### TASK STATEMENT
Reproduce the text lines of every entry below verbatim, one line per line, and leave the pictures out of your answer.

[[ DATA LISTING open ]]

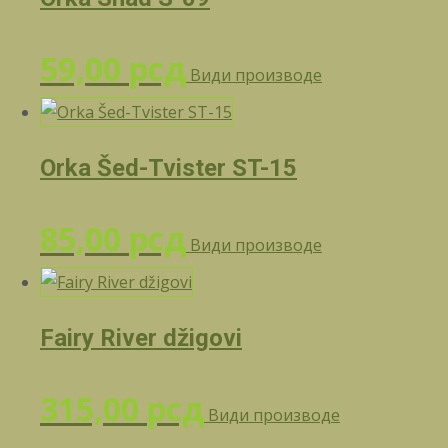
59,00
рсд
Види производе
Orka Šed-Tvister ST-15
85,00
рсд
Види производе
Fairy River džigovi
315,00
рсд
Види производе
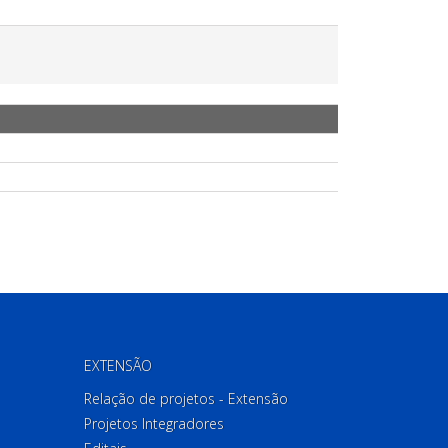
EXTENSÃO
Relação de projetos - Extensão
Projetos Integradores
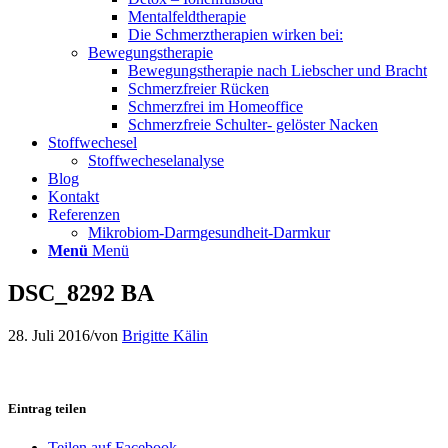
Mentalfeldtherapie
Die Schmerztherapien wirken bei:
Bewegungstherapie
Bewegungstherapie nach Liebscher und Bracht
Schmerzfreier Rücken
Schmerzfrei im Homeoffice
Schmerzfreie Schulter- gelöster Nacken
Stoffwechesel
Stoffwecheselanalyse
Blog
Kontakt
Referenzen
Mikrobiom-Darmgesundheit-Darmkur
Menü
Menü
DSC_8292 BA
28. Juli 2016
/
von
Brigitte Kälin
Eintrag teilen
Teilen auf Facebook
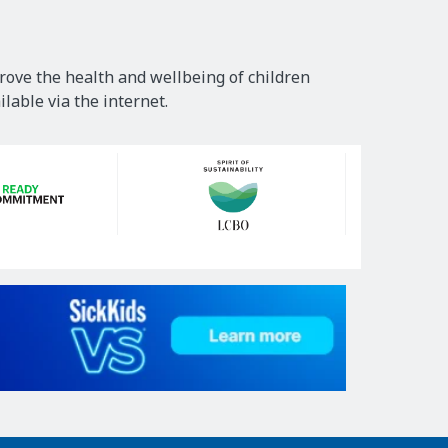
rove the health and wellbeing of children
lable via the internet.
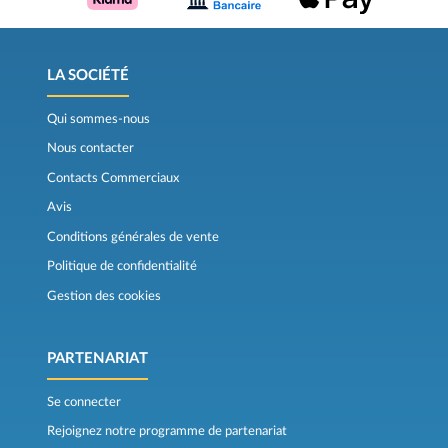
LA SOCIÉTÉ
Qui sommes-nous
Nous contacter
Contacts Commerciaux
Avis
Conditions générales de vente
Politique de confidentialité
Gestion des cookies
PARTENARIAT
Se connecter
Rejoignez notre programme de partenariat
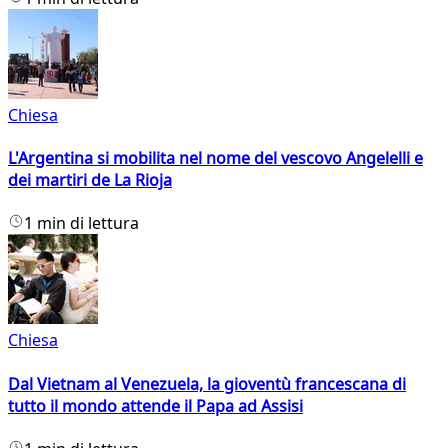
Chiesa
L'Argentina si mobilita nel nome del vescovo Angelelli e
dei martiri de La Rioja
1 min di lettura
Chiesa
Dal Vietnam al Venezuela, la gioventù francescana di
tutto il mondo attende il Papa ad Assisi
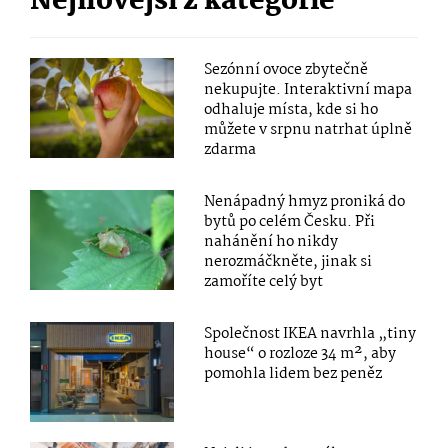
Nejnovější z kategorie
Sezónní ovoce zbytečně
nekupujte. Interaktivní mapa
odhaluje místa, kde si ho
můžete v srpnu natrhat úplně
zdarma
Nenápadný hmyz proniká do
bytů po celém Česku. Při
nahánění ho nikdy
nerozmáčkněte, jinak si
zamoříte celý byt
Společnost IKEA navrhla „tiny
house“ o rozloze 34 m², aby
pomohla lidem bez peněz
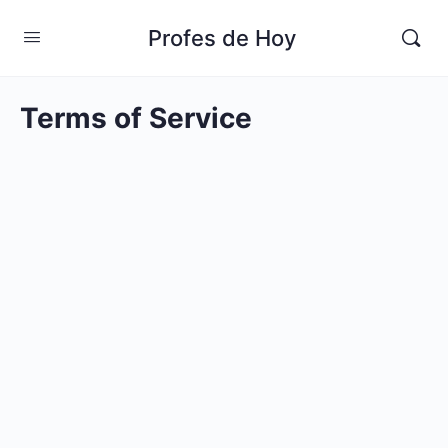
Profes de Hoy
Terms of Service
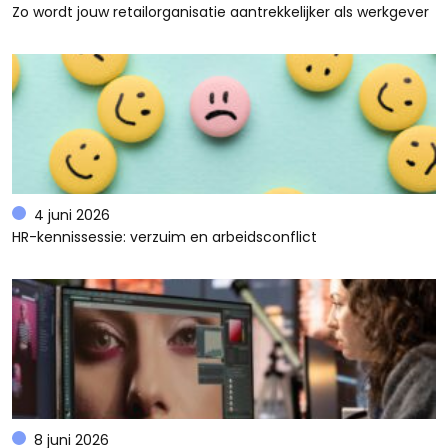
Zo wordt jouw retailorganisatie aantrekkelijker als werkgever
4 juni 2026
HR-kennissessie: verzuim en arbeidsconflict
8 juni 2026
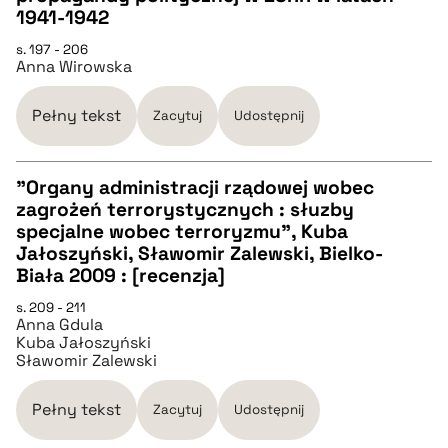
CZYSTY TEKST
1941-1942
s. 197 - 206
Anna Wirowska
pobierz cytat
Pełny tekst
Zacytuj
Udostępnij
BIBTEX
"Organy administracji rządowej wobec
pobierz cytat
zagrożeń terrorystycznych : słuzby
CZYSTY TEKST
specjalne wobec terroryzmu", Kuba
Jałoszyński, Sławomir Zalewski, Bielko-
Biała 2009 : [recenzja]
pobierz cytat
s. 209 - 211
Anna Gdula
Kuba Jałoszyński
BIBTEX
Sławomir Zalewski
pobierz cytat
Pełny tekst
Zacytuj
Udostępnij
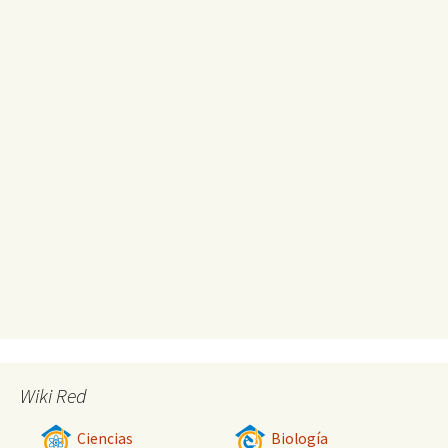
Wiki Red
Ciencias
Biología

[[ DATA LISTING closed ]]

### WORKED SOLUTION
59,00
рсд
Види производе
Orka Šed-Tvister ST-15
85,00
рсд
Види производе
Fairy River džigovi
315,00
рсд
Види производе
EXTENSÃO
Relação de projetos - Extensão
Projetos Integradores
Mentalfeldtherapie
Die Schmerztherapien wirken bei:
Bewegungstherapie
Bewegungstherapie nach Liebscher und Bracht
Schmerzfreier Rücken
Schmerzfrei im Homeoffice
Schmerzfreie Schulter- gelöster Nacken
Stoffwechesel
Stoffwecheselanalyse
Blog
Kontakt
Referenzen
Mikrobiom-Darmgesundheit-Darmkur
Menü
Menü
DSC_8292 BA
28. Juli 2016
/
von
Brigitte Kälin
Eintrag teilen
Teilen auf Facebook
rove the health and wellbeing of children
lable via the internet.
LA SOCIÉTÉ
Qui sommes-nous
Nous contacter
Contacts Commerciaux
Avis
Conditions générales de vente
Politique de confidentialité
Gestion des cookies
PARTENARIAT
Se connecter
Rejoignez notre programme de partenariat
Chiesa
L'Argentina si mobilita nel nome del vescovo Angelelli e
dei martiri de La Rioja
1 min di lettura
Chiesa
Dal Vietnam al Venezuela, la gioventù francescana di
tutto il mondo attende il Papa ad Assisi
Nejnovější z kategorie
Sezónní ovoce zbytečně
nekupujte. Interaktivní mapa
odhaluje místa, kde si ho
můžete v srpnu natrhat úplně
zdarma
Nenápadný hmyz proniká do
bytů po celém Česku. Při
nahánění ho nikdy
nerozmáčkněte, jinak si
zamoříte celý byt
Společnost IKEA navrhla „tiny
house“ o rozloze 34 m², aby
pomohla lidem bez peněz
Profes de Hoy
Terms of Service
Zo wordt jouw retailorganisatie aantrekkelijker als werkgever
4 juni 2026
HR-kennissessie: verzuim en arbeidsconflict
8 juni 2026
CZYSTY TEKST
1941-1942
s. 197 - 206
Anna Wirowska
pobierz cytat
Pełny tekst
Zacytuj
Udostępnij
BIBTEX
"Organy administracji rządowej wobec
pobierz cytat
zagrożeń terrorystycznych : słuzby
CZYSTY TEKST
specjalne wobec terroryzmu", Kuba
Jałoszyński, Sławomir Zalewski, Bielko-
Biała 2009 : [recenzja]
pobierz cytat
s. 209 - 211
Anna Gdula
Kuba Jałoszyński
BIBTEX
Sławomir Zalewski
pobierz cytat
Pełny tekst
Zacytuj
Udostępnij
Wiki Red
Ciencias
Biología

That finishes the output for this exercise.